今回新たに発表されたのは「Trending Chart」という新チャートで、日本では「急上昇」チャートと訳されている。これは視聴回数の増加度から「人気急上昇」となっているビデオを随時ランキング付けしたもので、日本を含む世界44ヵ国でスタート。これに伴って、楽曲ランキング(Top Songs)、ミュージック ビデオ ランキング(Top MusicVideos)、アーテスト ランキング(Top Artists)のページも刷新され、youtube.com/chartsで提供されている。国を選択すれば、他国のチャートも見ることができる。

YouTube側は、今回のトレンド・チャート(急上昇チャート)の新設について、「トレンド・チャートは、新しいアーティストや新しいコンテンツの発見を生む場所であるというYouTubeの役割を伝えるものです。トレンド・チャートは原則として新曲を優先し、一日に何度も更新することによってリアルタイムに近い形で、YouTubeにおいて今なにがもっとも熱いのか、今なにがもっとも盛り上がっているのかを提供していく予定です」と説明している。

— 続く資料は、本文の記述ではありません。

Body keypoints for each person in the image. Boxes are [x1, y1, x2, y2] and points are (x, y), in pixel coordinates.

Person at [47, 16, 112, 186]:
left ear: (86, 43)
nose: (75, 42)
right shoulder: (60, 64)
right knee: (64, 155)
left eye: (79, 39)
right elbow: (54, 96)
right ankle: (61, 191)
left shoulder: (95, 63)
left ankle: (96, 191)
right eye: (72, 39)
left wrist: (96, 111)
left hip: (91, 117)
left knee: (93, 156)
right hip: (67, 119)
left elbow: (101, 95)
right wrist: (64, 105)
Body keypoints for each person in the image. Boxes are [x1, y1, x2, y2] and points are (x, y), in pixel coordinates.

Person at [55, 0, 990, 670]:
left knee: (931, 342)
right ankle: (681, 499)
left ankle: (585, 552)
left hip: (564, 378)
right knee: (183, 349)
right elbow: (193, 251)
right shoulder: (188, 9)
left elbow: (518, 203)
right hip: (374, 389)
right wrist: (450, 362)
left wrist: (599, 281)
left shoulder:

週間チャートも内容を刷新。ミュージック ビデオ ランキングは変わらず、オフィシャル・ミュージック・ビデオの再生回数に特化するが、楽曲ランキングは、YouTube上における楽曲のオフィシャルなビデオの再生回数を集計した数字によるランキングとなる。この場合の「オフィシャル」とは、アーティスト/レーベルによるビデオに加えて、条件を満たしたユーザー作成のビデオも含むとのこと。アーテスト ランキングは、YouTube上におけるオフィシャルなビデオの総再生回数からランク付けされる。こちらは、ゲスト参加曲などのコラボレーションものも含む。これらの週間チャートは、米国太平洋標準時で日曜正午に更新される。日本時間では月曜の更新となる。今回の刷新は、他のストリーミング・サービスはほとんどが独自のチャートを提供している影響が大きいという。

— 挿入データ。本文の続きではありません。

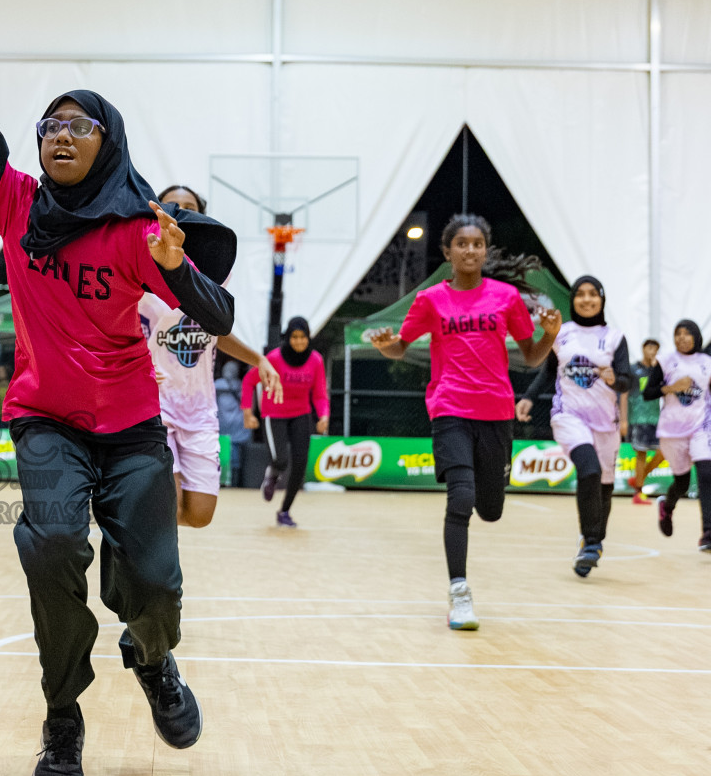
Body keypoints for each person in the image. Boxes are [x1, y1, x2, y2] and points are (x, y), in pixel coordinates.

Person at [0, 0, 237, 776]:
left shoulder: (137, 232)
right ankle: (62, 718)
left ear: (107, 143)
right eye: (49, 124)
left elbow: (221, 319)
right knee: (50, 547)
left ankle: (154, 661)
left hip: (130, 430)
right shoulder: (16, 206)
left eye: (77, 125)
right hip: (47, 421)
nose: (58, 134)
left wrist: (178, 266)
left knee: (156, 586)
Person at [370, 214, 559, 630]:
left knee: (489, 510)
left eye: (477, 244)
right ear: (447, 252)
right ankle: (460, 592)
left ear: (485, 251)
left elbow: (530, 356)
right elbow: (402, 347)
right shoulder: (431, 300)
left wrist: (550, 335)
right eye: (462, 243)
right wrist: (387, 347)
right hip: (450, 407)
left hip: (497, 412)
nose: (470, 250)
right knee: (460, 498)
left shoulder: (507, 298)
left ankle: (482, 505)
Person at [141, 187, 281, 529]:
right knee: (166, 510)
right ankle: (153, 576)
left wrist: (258, 359)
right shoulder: (141, 263)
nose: (181, 212)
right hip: (153, 402)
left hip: (199, 409)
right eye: (174, 206)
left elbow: (217, 329)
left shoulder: (216, 272)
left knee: (199, 515)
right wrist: (135, 366)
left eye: (190, 208)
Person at [515, 277, 631, 576]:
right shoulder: (562, 333)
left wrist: (613, 379)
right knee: (588, 469)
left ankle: (593, 544)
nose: (587, 299)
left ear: (602, 300)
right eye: (580, 294)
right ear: (573, 300)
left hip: (606, 422)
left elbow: (627, 380)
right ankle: (591, 541)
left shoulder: (615, 338)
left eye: (593, 294)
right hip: (569, 416)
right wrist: (528, 397)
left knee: (604, 486)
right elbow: (548, 371)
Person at [242, 317, 328, 529]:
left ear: (309, 338)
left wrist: (324, 415)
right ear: (288, 338)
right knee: (281, 460)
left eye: (303, 337)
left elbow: (319, 394)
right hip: (275, 412)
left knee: (299, 466)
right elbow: (249, 381)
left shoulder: (316, 360)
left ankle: (285, 511)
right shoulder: (274, 358)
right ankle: (272, 474)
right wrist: (247, 412)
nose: (299, 342)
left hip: (301, 414)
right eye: (295, 337)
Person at [642, 320, 711, 551]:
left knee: (706, 473)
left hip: (701, 427)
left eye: (687, 333)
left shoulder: (706, 363)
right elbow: (648, 393)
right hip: (672, 431)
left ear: (696, 337)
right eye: (677, 333)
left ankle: (708, 533)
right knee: (681, 483)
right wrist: (672, 387)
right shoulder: (666, 361)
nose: (681, 338)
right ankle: (667, 505)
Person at [624, 338, 665, 503]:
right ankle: (638, 494)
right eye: (649, 348)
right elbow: (625, 393)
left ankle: (638, 479)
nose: (652, 351)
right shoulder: (634, 370)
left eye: (655, 348)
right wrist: (624, 419)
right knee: (641, 453)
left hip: (655, 417)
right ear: (643, 349)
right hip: (638, 416)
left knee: (664, 452)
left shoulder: (658, 371)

また、米Rolling Stone誌は、YouTubeの今回のチャート強化は、ビルボード・チャートのストリーミングにおけるチャート・ポリシーの変更との関係を指摘している。これは、ストリーミング・サービスでの強さが全米チャートに色濃く反映されている現状が問題視されていることから、ビルボード・チャートが6月29日から広告付きの無料ストリーミングなどのポイントを下げる変更を行うもの。この変更によりビルボード・チャートへの影響力が下がるYouTube側は、米Rolling Stone誌に対し、今回のチャート強化はビルボード・チャートのポリシー変更を意識した行動ではないと前置きしつつ、「残念ながら、ビルボードが“音楽ファン”だと数えるのは、クレジットカードを持ち、有料サービスを使用している音楽ファンだけだと言っているようなものです」とビルボードを批判している。YouTubeでの再生回数が1週間で数百万回を記録する若いラッパーたちやラテン・アーティストたちも少なくなく、ビルボードのポリシー変更はこうしたアーティストに大きな影響を与えると見られている。

 

ストリーミング・サービスを全米チャートに反映させる“比重”についての議論は、昨年、全米シングル・チャートで8週1位を記録したポスト・マローンの“rockstar”の大ヒットの「カラクリ」が問題視されたことから始まっている。ポスト・マローンの“rockstar”は当初、所属するRepublic Recordsが公式チャンネルに“rockstar”の音声のみのビデオをアップロードしたが、楽曲と同じ3分38秒のビデオだったものの、中身はサビを延々と繰り返すものだった。あたかもフルで音源を試聴できるかのようにユーザーを誤解させるものになっており、リンクとして貼られていたSpotifyやApple Musicなどのストリーミング・サービスへの誘導を促すことでストリーミングでの再生回数を増やすことを目的にした施策では、と批判された(該当のビデオはその後削除された)。

これを受けてビルボード・チャートは、ストリーミング・サービスの中でも、有料の定額性サービス、広告付きだが無料のサービス、そして音楽レコメンデーション・サービスのPandoraやGoogle Radioのような自動化されたプログラム型のサービスで比重を分ける方針を発表。今月頭には、具体的に6月29日(金)~7月5日(木)の週からこの変更が反映されることが発表された。全米シングル・チャートでは、Apple Musicなどの有料の定額性サービスでの再生を1ポイントとした場合、Spotifyの無料プランやYouTubeのような広告付き無料サービスは2/3ポイント、プログラム型は1/2ポイントと比重が低くなる。また全米アルバム・チャートではこれまで、ストリーミング・サービスにおける収録曲の再生(オーディオ・ストリーミングのみ、ミュージック・ビデオの再生は含まない)の回数が1500回=1ユニット(アルバム1枚の売り上げ相当)と換算されていたが、6月29日以降は、有料の定額性サービスでの再生回数1250回=1ユニットとなる一方、広告付き無料サービスでは再生回数3750回=1ユニットと変更される。